Moreover, my diverse suburban kids seem not to know how to begin. Here again, the masculine takes action, the feminine is more passive, receptive. Some among my students, though they wish to improve their academic imprint on some level, and know they need to do so, seem to waver before they begin, flail at brief fits and starts, and muster an effort only greater than that before by mediocre dimensions. I find myself wanting to kick them in the rear and, dear God, I admit, wanting to tell them to “Just Do It,” so imbued as I apparently am with the essentials of sports marketing.

In fact, finding ways to teach the concept of starting is surprisingly difficult.

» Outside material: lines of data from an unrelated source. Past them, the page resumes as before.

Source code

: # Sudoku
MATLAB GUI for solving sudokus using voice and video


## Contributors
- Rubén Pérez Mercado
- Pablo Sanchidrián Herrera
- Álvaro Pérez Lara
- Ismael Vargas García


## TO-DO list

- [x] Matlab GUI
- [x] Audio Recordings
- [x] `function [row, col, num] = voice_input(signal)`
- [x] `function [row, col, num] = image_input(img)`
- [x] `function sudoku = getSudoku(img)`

The images that occur to my thinking, that of a mule moving forward dumbly, though with purpose, up a trail, the sports image of putting one’s shoulder down and driving through a tackle, or challenging one’s body in a climb up a mountainside, are physical metaphors, blunt brute instruments, masculine in content and not particularly subtle. “Fight through it.”  “Figure it out.” I adopt simple strategies. “Just do the work”, which too many have not been doing.

This last strategy is in honor of a bright former student who I hounded to realize his potential. At one point I realized I hadn’t seen him for perhaps six to eight months. I ran into him in the hall shortly after. I asked how he was doing academically. He was doing well, more than passing all of his classes. “What was the secret of your turnaround?” “It’s pretty simple,” he replied, “all you have to do is do the work.” You might imagine I have retold that story more than once.

The Buddha would tell me that one learns also in contemplation, but am not sure my students have reached that rarified a plane.

As a counselor, my work has a significant feminine quality. I listen, I understand. But I find myself getting angry with the passivity of too many of my students. I begin to wonder if that anger is diagnostic of their overt dependence, and that they need masculine signals, pointed direction as to what they should do next, without question, because we adults who know better tell them to do so. My German father and my very self disciplined mother would be proud. And so, too, perhaps, my friend Karl would concur.